Après trois albums à ruminer du Metal Noir, Those Horrors Wither marquait une étape transitoire peu engageante pour Foscor, un je ne sais quoi bizarroïde trop peu accrocheur. Comme un trop plein d'idées en fait, résultat d'un groupe qui se cherchait et qui aura fini par se trouver avec Les Irreals Visions.
Comme Katatonia, Novembre, Alcest, Solstafir et d'autres encore, Foscor a quitté les terres extrêmes de sa jeunesse pour une seconde peau plus passe-partout, lavée des besoins primaires de cris et de guitares assassines.

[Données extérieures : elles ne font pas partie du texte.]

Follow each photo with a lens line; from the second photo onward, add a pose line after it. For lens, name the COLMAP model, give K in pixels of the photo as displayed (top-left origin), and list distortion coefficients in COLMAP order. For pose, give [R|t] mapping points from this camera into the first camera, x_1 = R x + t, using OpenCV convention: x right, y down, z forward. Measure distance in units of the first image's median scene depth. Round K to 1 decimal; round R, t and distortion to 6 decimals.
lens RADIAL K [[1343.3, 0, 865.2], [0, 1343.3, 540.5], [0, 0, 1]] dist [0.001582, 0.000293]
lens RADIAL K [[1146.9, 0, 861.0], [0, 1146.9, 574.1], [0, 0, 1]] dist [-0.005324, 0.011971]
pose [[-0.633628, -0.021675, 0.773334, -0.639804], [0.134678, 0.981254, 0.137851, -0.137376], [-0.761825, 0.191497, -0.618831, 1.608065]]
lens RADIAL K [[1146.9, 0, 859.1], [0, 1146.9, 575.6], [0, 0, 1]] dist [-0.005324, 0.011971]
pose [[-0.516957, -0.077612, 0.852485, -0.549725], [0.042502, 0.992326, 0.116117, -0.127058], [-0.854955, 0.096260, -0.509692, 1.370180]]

Est-ce encore du Metal donc ? Difficile à dire car Les Irreals Visions est assez peu corrosif, trop sage pour vraiment sonner comme un des fils légitimes de Black Sab' ou Venom. Du Rock alors ? Pas tellement non plus parce que la tentation du bizarre, des ambiances froides et des fonds de portées obscurs est toujours bien réelle. La poursuite d'une même fin par d'autres moyens, qui répondent aux noms de Post-Rock, Post-Black, Dark Metal, voire Prog. Des voies détournées, des genres un peu plus insaisissables peuplent ce cinquième opus qui se pare d'une aura crépusculaire, automnale, à l'image d'un Katatonia qui rôde souvent sur cet album (De Marges I Matinades).
Comme les Suédois, Foscor aime à naviguer en eaux troubles (et légèrement gothiques), refusant de choisir catégoriquement l'ombre ou la lumière. L'artwork ne ment pas, on se sent porté entre noir et blanc, bercé dans des mélodies bien souvent trompeuses (Ciutat Tragica). La faute à des guitares légèrement saturées qui déballent autant d'arpèges doucereux (Encenalls De Mort) que de soli soulève-coeur (De Marges I Matinades). Derrière le micro aussi, les émotions se livrent une douce bataille, narrée par une voix bien plus maîtrisée et cathartique que lors du précédent effort. Un changement notoire pour ce chanteur qui tient une position particulièrement centrale chez Foscor.
Parce que ce disque se consomme essentiellement pour son atmosphère enveloppante plus que pour des titres vraiment percutants. Pas de gros hits en vue, plutôt des images, des sensations propres à chacun. Les Irreals Visions parvient à instaurer un climat, à faire planer au-dessus de son auditeur un soleil pâle, des paysages éthérés, l'oeuvre installe dans une agréable torpeur d'où nous tirent quelques soubresauts passagers. Les stigmates Black surnagent encore parmi les plans de batterie de Instants ou Espectres Al Cau, quelques incartades Prog surgissent ça et là, et on pourra même surprendre à la volée de rares chants plus impies que la moyenne. On écoutera avec plaisir Encenalls De Mort pour sa ballade funeste et Malfiança pour ses dehors Rock Atmosphérique, mais il faudra du temps avant de bien distinguer tous les pans de cette nouvelle offrande, disons-le, plutôt homogène.
Les Espagnols prennent avec Les Irreals Visions un nouvel envol. Digéré, le Metal vilain pas beau qui faisait peur à Papa-Maman, le quatuor se tourne vers une lumière de plus en plus séduisante, intériorisant les démons du passé pour toujours plus de clair-obscur et d'art du contraste.